Job item
Rewrite the rows below, replacing "Zeugen der Wahrheit" with "Zeugen des Glaubens" wherever it occurs and leaving every other line unchanged.

*** Material provided ***

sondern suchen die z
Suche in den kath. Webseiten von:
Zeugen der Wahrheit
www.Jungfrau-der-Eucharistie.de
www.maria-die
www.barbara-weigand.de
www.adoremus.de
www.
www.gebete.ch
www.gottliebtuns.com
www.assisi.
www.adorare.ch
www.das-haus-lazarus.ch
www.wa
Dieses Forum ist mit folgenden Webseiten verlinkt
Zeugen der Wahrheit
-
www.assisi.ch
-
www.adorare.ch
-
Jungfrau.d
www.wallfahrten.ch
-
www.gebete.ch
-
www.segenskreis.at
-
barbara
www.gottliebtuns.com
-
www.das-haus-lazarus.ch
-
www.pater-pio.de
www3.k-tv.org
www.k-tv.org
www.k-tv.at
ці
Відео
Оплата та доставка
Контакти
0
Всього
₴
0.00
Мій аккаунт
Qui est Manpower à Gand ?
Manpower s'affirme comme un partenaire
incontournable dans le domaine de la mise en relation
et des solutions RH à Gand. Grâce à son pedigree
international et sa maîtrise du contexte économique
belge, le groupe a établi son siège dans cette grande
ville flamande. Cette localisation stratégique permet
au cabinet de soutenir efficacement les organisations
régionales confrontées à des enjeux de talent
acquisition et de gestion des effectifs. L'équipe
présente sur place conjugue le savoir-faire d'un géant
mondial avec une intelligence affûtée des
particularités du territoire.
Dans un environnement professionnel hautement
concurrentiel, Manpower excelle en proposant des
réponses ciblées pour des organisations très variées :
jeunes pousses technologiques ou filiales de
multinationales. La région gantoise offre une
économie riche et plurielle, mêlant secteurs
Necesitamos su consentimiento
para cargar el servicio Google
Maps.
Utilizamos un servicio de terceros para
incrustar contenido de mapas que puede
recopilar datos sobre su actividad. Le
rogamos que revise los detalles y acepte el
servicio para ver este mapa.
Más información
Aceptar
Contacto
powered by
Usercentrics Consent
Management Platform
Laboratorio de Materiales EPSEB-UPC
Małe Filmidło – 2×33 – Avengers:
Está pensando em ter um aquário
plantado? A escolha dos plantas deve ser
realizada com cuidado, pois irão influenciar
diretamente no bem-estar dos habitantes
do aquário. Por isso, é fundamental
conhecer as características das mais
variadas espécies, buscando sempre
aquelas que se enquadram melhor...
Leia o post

***

Answer to this task
sondern suchen die z
Suche in den kath. Webseiten von:
Zeugen des Glaubens
www.Jungfrau-der-Eucharistie.de
www.maria-die
www.barbara-weigand.de
www.adoremus.de
www.
www.gebete.ch
www.gottliebtuns.com
www.assisi.
www.adorare.ch
www.das-haus-lazarus.ch
www.wa
Dieses Forum ist mit folgenden Webseiten verlinkt
Zeugen des Glaubens
-
www.assisi.ch
-
www.adorare.ch
-
Jungfrau.d
www.wallfahrten.ch
-
www.gebete.ch
-
www.segenskreis.at
-
barbara
www.gottliebtuns.com
-
www.das-haus-lazarus.ch
-
www.pater-pio.de
www3.k-tv.org
www.k-tv.org
www.k-tv.at
ці
Відео
Оплата та доставка
Контакти
0
Всього
₴
0.00
Мій аккаунт
Qui est Manpower à Gand ?
Manpower s'affirme comme un partenaire
incontournable dans le domaine de la mise en relation
et des solutions RH à Gand. Grâce à son pedigree
international et sa maîtrise du contexte économique
belge, le groupe a établi son siège dans cette grande
ville flamande. Cette localisation stratégique permet
au cabinet de soutenir efficacement les organisations
régionales confrontées à des enjeux de talent
acquisition et de gestion des effectifs. L'équipe
présente sur place conjugue le savoir-faire d'un géant
mondial avec une intelligence affûtée des
particularités du territoire.
Dans un environnement professionnel hautement
concurrentiel, Manpower excelle en proposant des
réponses ciblées pour des organisations très variées :
jeunes pousses technologiques ou filiales de
multinationales. La région gantoise offre une
économie riche et plurielle, mêlant secteurs
Necesitamos su consentimiento
para cargar el servicio Google
Maps.
Utilizamos un servicio de terceros para
incrustar contenido de mapas que puede
recopilar datos sobre su actividad. Le
rogamos que revise los detalles y acepte el
servicio para ver este mapa.
Más información
Aceptar
Contacto
powered by
Usercentrics Consent
Management Platform
Laboratorio de Materiales EPSEB-UPC
Małe Filmidło – 2×33 – Avengers:
Está pensando em ter um aquário
plantado? A escolha dos plantas deve ser
realizada com cuidado, pois irão influenciar
diretamente no bem-estar dos habitantes
do aquário. Por isso, é fundamental
conhecer as características das mais
variadas espécies, buscando sempre
aquelas que se enquadram melhor...
Leia o post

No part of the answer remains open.